======== Data provided ========

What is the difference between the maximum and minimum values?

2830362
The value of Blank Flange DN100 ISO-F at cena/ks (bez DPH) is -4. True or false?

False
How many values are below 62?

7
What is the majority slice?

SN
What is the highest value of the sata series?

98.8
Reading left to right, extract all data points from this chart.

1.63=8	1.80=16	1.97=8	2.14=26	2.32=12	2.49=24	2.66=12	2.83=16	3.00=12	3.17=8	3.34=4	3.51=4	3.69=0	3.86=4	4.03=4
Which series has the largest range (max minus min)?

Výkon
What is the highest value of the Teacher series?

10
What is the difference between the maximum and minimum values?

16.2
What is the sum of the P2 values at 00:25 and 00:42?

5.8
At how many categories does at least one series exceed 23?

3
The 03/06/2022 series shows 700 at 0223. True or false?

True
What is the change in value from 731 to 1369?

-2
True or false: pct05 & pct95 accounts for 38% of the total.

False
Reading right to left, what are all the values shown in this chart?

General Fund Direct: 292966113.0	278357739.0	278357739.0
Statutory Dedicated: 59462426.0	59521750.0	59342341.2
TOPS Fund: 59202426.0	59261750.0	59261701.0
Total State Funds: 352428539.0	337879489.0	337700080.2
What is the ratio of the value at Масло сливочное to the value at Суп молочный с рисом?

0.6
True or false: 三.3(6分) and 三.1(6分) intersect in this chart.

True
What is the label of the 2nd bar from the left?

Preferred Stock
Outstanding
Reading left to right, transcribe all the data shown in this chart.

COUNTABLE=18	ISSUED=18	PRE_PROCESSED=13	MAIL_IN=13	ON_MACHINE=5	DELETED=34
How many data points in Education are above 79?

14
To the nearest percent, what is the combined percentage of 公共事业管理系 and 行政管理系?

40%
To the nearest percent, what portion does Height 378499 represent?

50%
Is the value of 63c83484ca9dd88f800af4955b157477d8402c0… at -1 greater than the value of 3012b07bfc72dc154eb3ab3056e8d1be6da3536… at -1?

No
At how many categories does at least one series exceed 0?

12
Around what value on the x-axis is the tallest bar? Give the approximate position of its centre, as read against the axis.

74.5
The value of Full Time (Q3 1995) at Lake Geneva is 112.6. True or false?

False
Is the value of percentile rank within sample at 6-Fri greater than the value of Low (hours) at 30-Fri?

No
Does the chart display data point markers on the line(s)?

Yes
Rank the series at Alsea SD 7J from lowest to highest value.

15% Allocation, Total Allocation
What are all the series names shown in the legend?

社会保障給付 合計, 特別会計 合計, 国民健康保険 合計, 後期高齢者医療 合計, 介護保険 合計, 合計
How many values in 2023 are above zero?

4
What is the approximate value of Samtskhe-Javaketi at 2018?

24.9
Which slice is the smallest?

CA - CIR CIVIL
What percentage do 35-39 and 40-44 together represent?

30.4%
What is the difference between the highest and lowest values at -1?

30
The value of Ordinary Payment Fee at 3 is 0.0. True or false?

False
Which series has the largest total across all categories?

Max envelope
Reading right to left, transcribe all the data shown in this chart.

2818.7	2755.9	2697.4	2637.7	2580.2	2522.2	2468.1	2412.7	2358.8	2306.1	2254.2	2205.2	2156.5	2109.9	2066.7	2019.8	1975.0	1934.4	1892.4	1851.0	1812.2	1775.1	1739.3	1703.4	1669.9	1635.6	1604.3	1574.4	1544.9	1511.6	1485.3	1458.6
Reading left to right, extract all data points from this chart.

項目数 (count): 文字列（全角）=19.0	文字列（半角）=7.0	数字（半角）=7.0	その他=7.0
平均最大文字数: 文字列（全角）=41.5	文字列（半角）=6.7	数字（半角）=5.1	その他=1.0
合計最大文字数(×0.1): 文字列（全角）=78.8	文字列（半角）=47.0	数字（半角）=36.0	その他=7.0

========

* Task goal
Please list each line of the preceding items that contains the word "above". Only matches with the same capitalization count.

* Solved exercise
How many data points in Education are above 79?
How many values in 2023 are above zero?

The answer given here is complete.